Gue minta sama teman-teman gue yang datang ke rumah sakit buat langsung ke kamar mayat, Nisa juga datang — katanya Axel yang boncengin dia. Sementara Ahmad sama Sofi nggak bisa datang, katanya karena perut Ahmad sakit sementara Sofi takut kalau harus pergi malam-malam sendirian. Gue juga nggak maksa mereka buat datang, mereka kan inisiatif sendiri.

Dua hari setelah Awan dimakamkan, gue ke rumah Awan lagi buat ngasih tahu secara langsung ke Om Aji tentang apa aja yang gue tahu. Gue ngasih tahu tentang rekaman suara itu, terus Om Aji juga ngejelasin tentang hasil penyelidikan polisi. Katanya rem sepeda motor yang dikendarai sama Awan itu rusak, setelah mendengar bukti rekaman suara yang gue kasih, Om Aji langsung tahu siapa yang udah sengaja merusak rem sepeda motor itu sampai bikin Awan celaka hingga berakhir meninggal dunia.

Dan di hari yang sama Om Aji dan gue langsung mengecek rekaman CCTV yang ada di rumahnya Om Aji, lewat rekaman CCTV itu kami berdua lihat Awan yang lagi ngendarain sepeda motor melintas didepan rumah Om Aji. Tapi Awan nggak berhenti karena rem sepeda motornya rusak, sementara dibelakang Awan ada sekitar lima orang yang lagi ngikutin dia.

Om Aji bilang kalau dia nggak dengar ada suara sepeda motor yang melintas didepan rumahnya, karena pada saat itu beliau sedang ada di kamarnya lagi me-revisi pekerjaan kantornya sambil pake earphone yang menyumbat kedua telinganya.

Setelah melihat rekaman CCTV, gue langsung menyarankan sama Om Aji untuk langsung melaporkan orang-orang yang udah terlibat dalam kasus Awan ini. Karena kasus Awan itu seharusnya bukan kecelakaan melainkan pembunuhan.

“Jangan dulu dilaporin, kita udah punya barang bukti, kita juga udah tahu siapa pelakunya. Gampang buat kita jeblosin pelakunya ke penjara.
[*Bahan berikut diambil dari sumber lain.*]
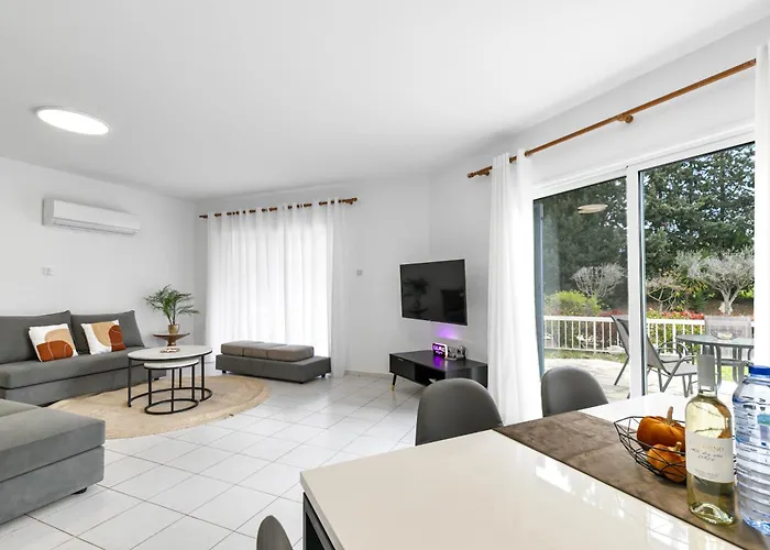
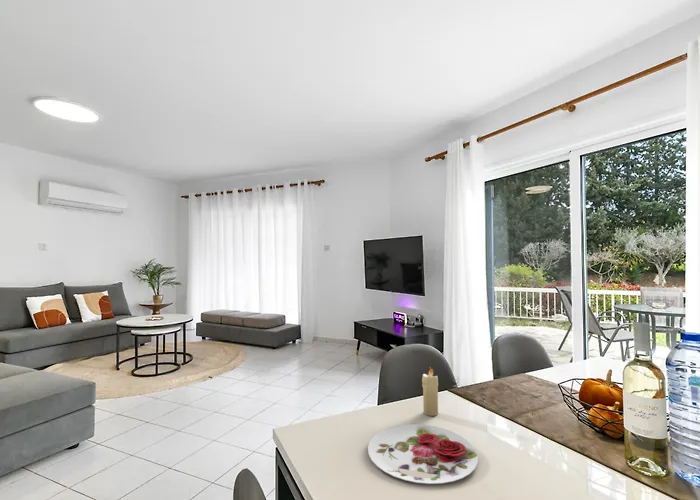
+ candle [421,367,439,417]
+ plate [367,423,479,485]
Dan sebelum itu terjadi, seharusnya kita ngasih kejutan dulu ke si pelaku sebelum dia masuk ke penjara” kata Om Aji.

“Kejutan?” tanya gue, karena gue bingung dengan maksud kata ‘kejutan’ yang Om Aji bilang.

“Iya, jadi gini….”

Dan hari itu berakhir dengan gue dan Om Aji yang ngatur rencana buat ngasih kejutan sama si X. Dan kejutannya ini bukan hanya akan mengejutkan si X, tapi juga seantero SMA Trendana.

Gue jadi penasaran gimana ekspresi semua siswa SMA Trendana kalau mereka udah tahu ada seorang pembunuh yang berkeliaran dengan bebas disana, pembunuh yang punya tampang nggak bersalah, bersembunyi dibalik mukanya yang sok baik padahal aslinya busuk.

Kita tunggu aja sampai topeng manusia yang satu itu terbuka, dan gue berharap dia dihukum mati aja sekalian. Gue nggak peduli sama masa depan dia yang akan hancur, karena dia sendiri juga udah tega merenggut masa depan orang lain dengan seenaknya.

Awan, semoga lo tenang disana. Gue janji bakal bantuin papa lo supaya beliau dan juga lo dapat keadilan. Dan semoga yang udah tega berbuat jahat sama lo bisa segera diadili dan dapat hukuman yang setimpal, hukuman mati sekalian. Gue pengen banget request semua orang yang terlibat dalam rencana pembunuhan lo itu dibakar hidup-hidup aja, biar mereka bisa ngerasain rasanya mati secara perlahan-lahan. Meskipun bagi gue itu nggak setimpal dengan rasa sakit yang dirasain sama orang-orang yang udah kehilangan lo, Awan.